In article L47@research.att.com, rhh@research.att.com (Ron Hardin <9289-11216> 0112110) writes:
>
> [NP-complete defeats AI, so why is it different than any other method]
>
> I was thinking that blind dumb computation is exponential in problem size
> and so the problem is undoable.
> 
>  >Are thought by whom?  As I mentioned above, humans can't solve NP-complete
>  >problems well either.  I've never encountered (outside of this discussion)
>  >a claim that NP-completeness has anything to do with intelligence.
> 
> I think we agree, though I didn't want to speculate on whether humans
> can solve NP-complete problems.  All I wanted was that for these problems,
> the AI people - and also their detractors! - see no possibility of
> help from AI.   So for these problems, therefore, the domains of
> blind dumb computation and artificially intelligent computation are identical.
> AI people are not inclined to see their techniques as special here.
> I believe this is a rigorous step of this novel argument?

Most likely I'm missing the point again, but is it not true that people
*do* solve NP-complete problems in the sense that they are satisfied with
a good-enough result?

◇ ◇ ◇ ◇ ◇

## PROBLEM REQUIREMENTS
Extend the newsgroup post about NP-complete problems and artificial intelligence past its final sentence.

## DATASET CONTENT
◇ ◇ ◇ ◇ ◇

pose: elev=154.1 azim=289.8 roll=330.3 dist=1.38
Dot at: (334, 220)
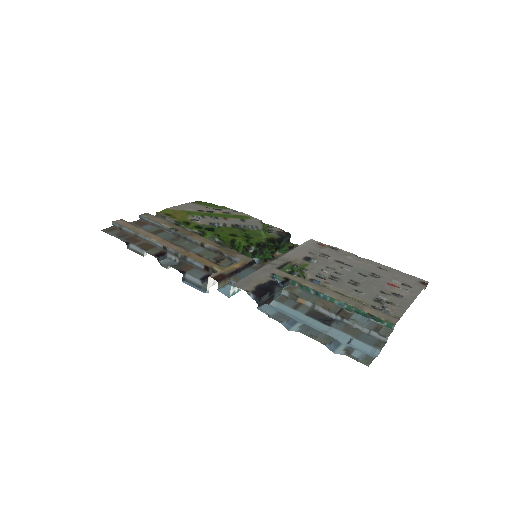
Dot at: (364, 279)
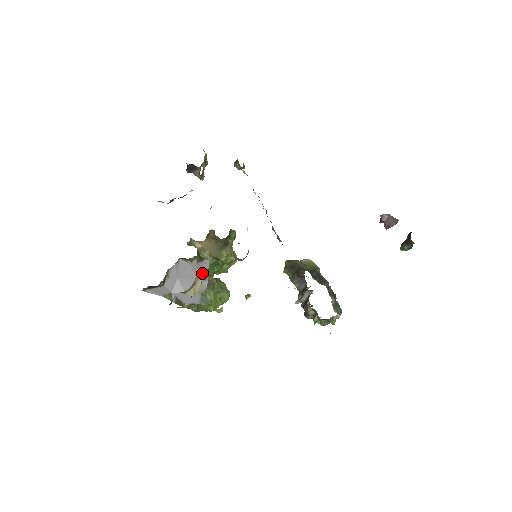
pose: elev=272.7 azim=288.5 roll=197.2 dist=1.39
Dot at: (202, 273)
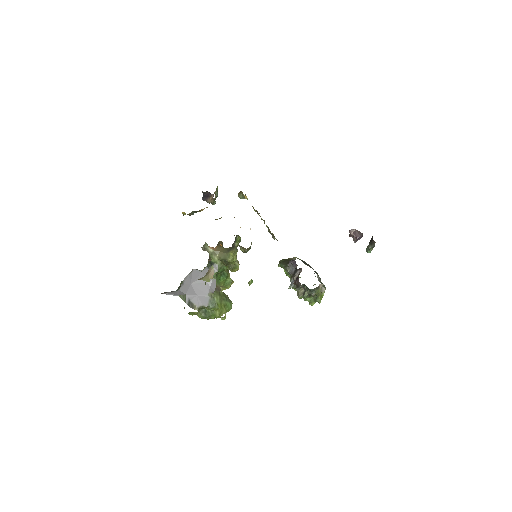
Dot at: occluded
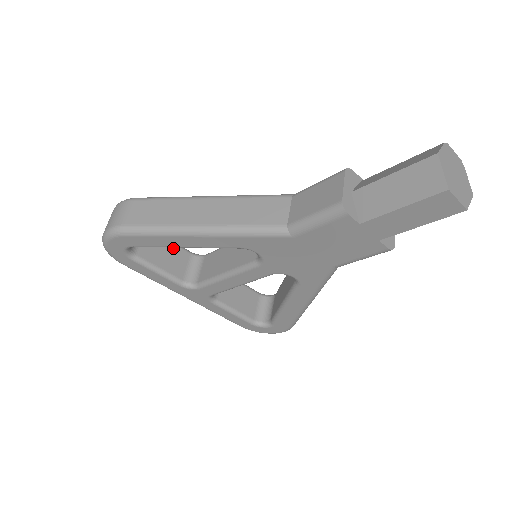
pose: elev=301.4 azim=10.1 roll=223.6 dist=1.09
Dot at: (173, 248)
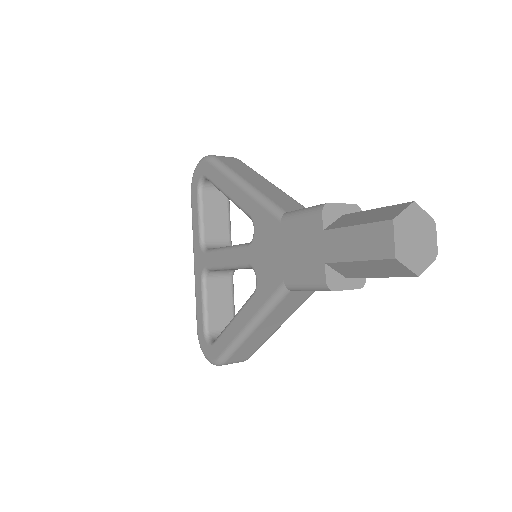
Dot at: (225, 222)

◇ ◇ ◇ ◇ ◇

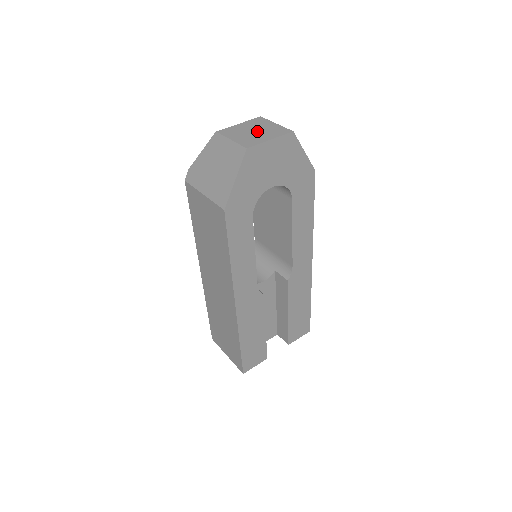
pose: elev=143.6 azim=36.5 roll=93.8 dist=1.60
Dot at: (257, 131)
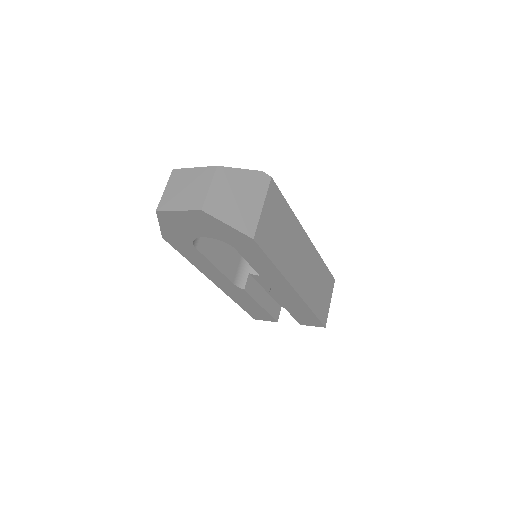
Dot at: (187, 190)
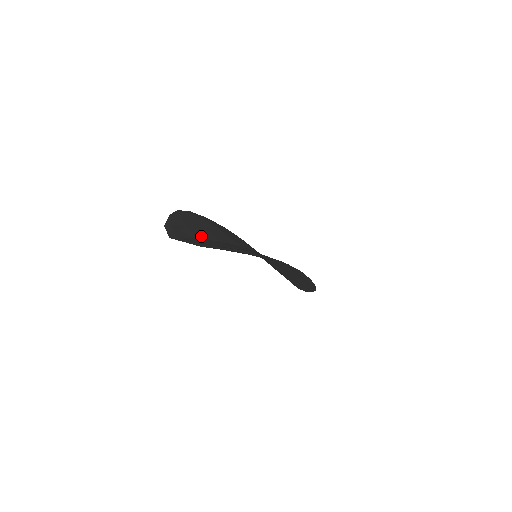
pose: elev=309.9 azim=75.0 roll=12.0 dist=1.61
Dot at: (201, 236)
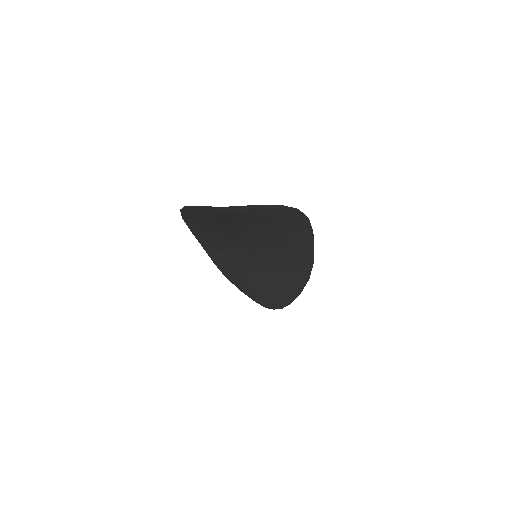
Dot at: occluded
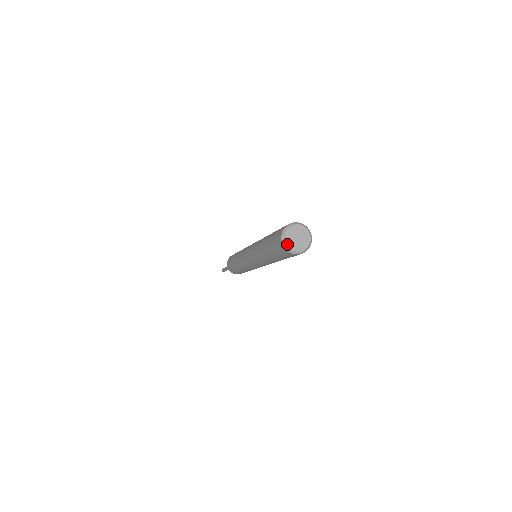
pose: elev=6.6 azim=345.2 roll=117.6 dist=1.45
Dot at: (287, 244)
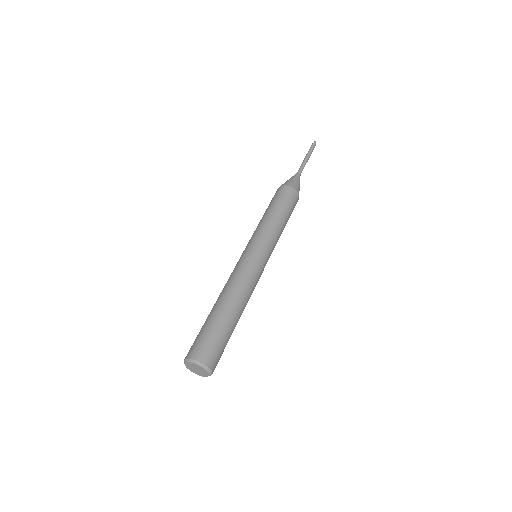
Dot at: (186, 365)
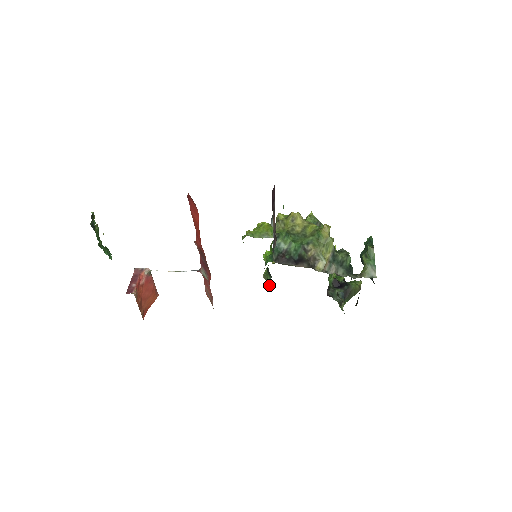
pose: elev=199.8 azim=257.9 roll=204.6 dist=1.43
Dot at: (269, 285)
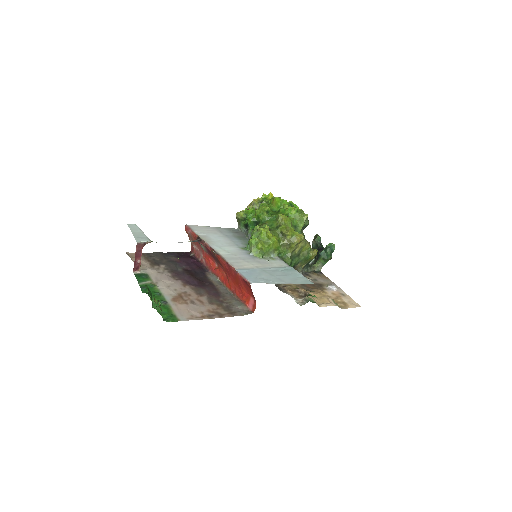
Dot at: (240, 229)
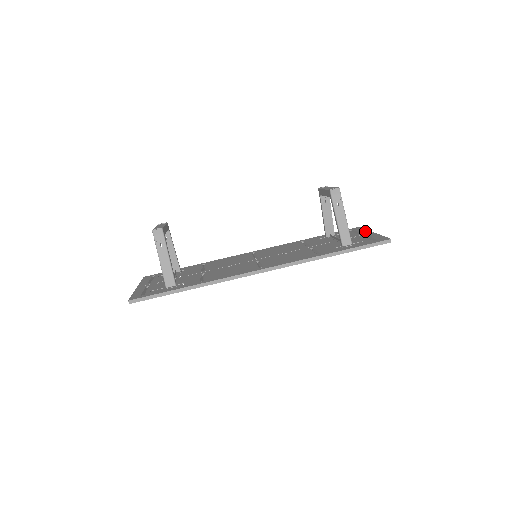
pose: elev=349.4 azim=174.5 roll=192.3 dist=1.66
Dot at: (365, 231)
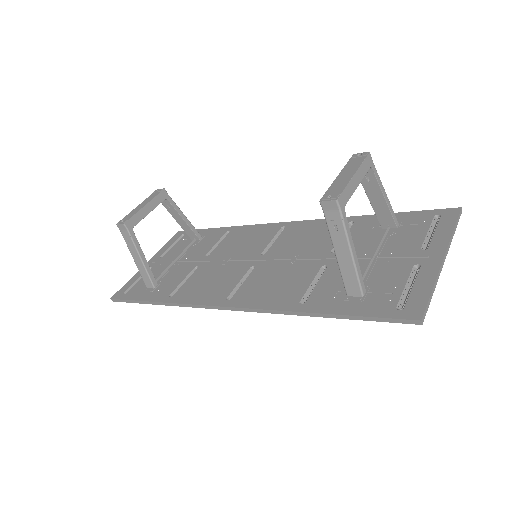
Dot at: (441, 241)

◇ ◇ ◇ ◇ ◇

## SOLVED PROBLEM
That is, neither AI nor people can "solve" NP-complete through exhaustive
computation, but people are smart enough to recognize this.  Therefore, if
your AI were smart enough to realize that a minimum solution to TSP was out
of reach, but offered one that was fairly good, wouldn't that validate the
technique?

> Therefore, I wanted to continue, the emergent intelligence and other
> such things were thought not to occur when such a problem was being
> computed;  whereas on the other hand the very same AI techniques
> were thought to give rise to magical powers elsewhere.  I wanted this to
> lead to wonderment about the mechanism that might govern the shift
> in thinking in AI people.

I'm not sure what the magical powers are supposed to be ... is it the
shift from thinking about the problem (ie trying to solve it) to thinking
about solving the problem (ie trying to generate a solution method)?